Administration officials, including Blinken in his message, say they welcome internal dissent through proper channels. “We understand—we expect, we appreciate—that different people working in this department have different political beliefs, have different personal beliefs, have different beliefs about what United States policy should be. In fact, we think that’s one of the strengths of this government,” State Department spokesperson Matthew Miller said.

Biden’s allies on Capitol Hill concur. “These are really tough decisions about how to support Israel, how to balance accountability for Hamas versus avoiding civilian harm in Gaza,” said Sen. Chris Murphy, a leading foreign-policy voice in the progressive flank of the Democratic Party and a member of the Senate Foreign Relations Committee.

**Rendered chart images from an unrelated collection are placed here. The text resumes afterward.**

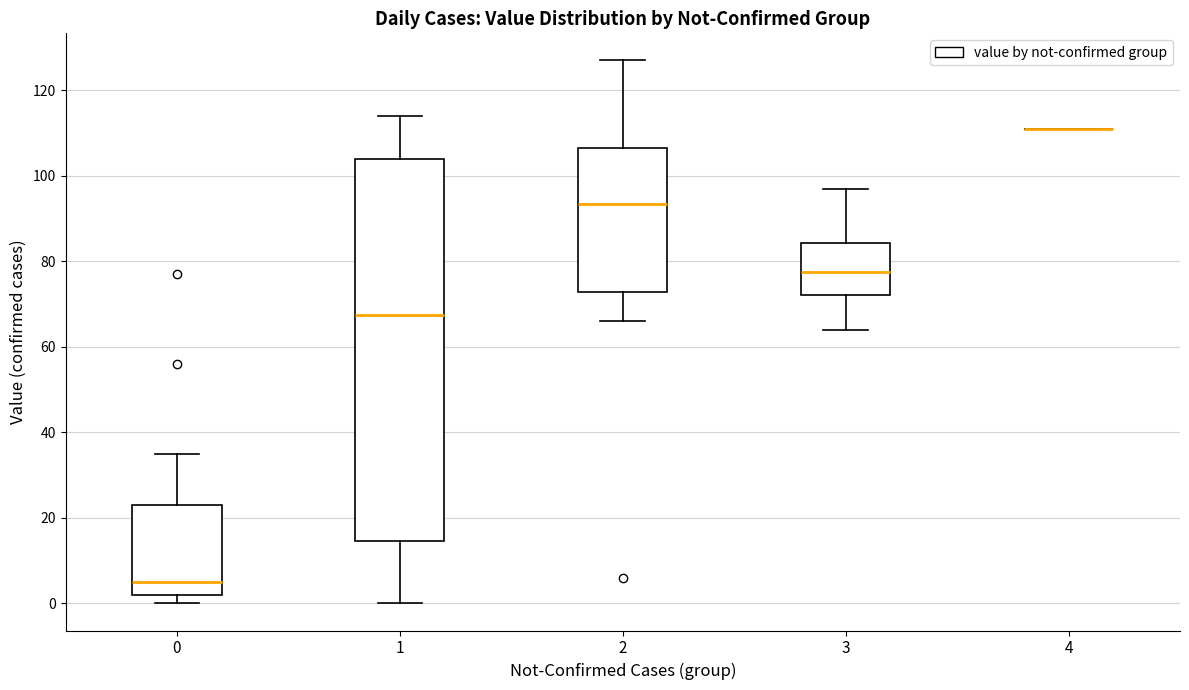

Reading left to right, read every box against the y-axis: the position of its median line, the range the box covers, and the ends of its whiskers. The values are not printed on the chart, so give them approximately, as read against the axis.

0: median 6, box 2 to 24, whiskers 0 to 36
1: median 68, box 14 to 104, whiskers 0 to 114
2: median 94, box 72 to 106, whiskers 66 to 128
3: median 78, box 72 to 84, whiskers 64 to 98
4: box collapsed to a line at 112, whiskers 112 to 112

“I guarantee you that no matter what President Biden decided on this set of questions, there was going to be dissent inside the White House, there was going to be dissent inside the State Department and dissent in Congress,” Murphy said.

But top administration officials saying they welcome dissent and actually altering policy based on that dissent is another matter entirely. Biden and Blinken faced a surge in outrage over the administration’s decision to withdraw from Afghanistan in 2021, which sparked a separate State Department dissent cable that reportedly correctly predicted the calamity to come.

Paul, the official who resigned, told Foreign Policy that this current crisis has fueled dissent of a different kind, with diplomats feeling powerless in their efforts to influence U.S. policy from the inside. He said dissent at most has sparked a change in “tone but not substance” inside the administration.

“With Afghanistan, it was all hands on deck, and people were volunteering on task forces to help Afghan allies. … There was something you could do,” he said. “But here, there’s a sense that there’s nothing you can do, and that’s what differentiates these crises.”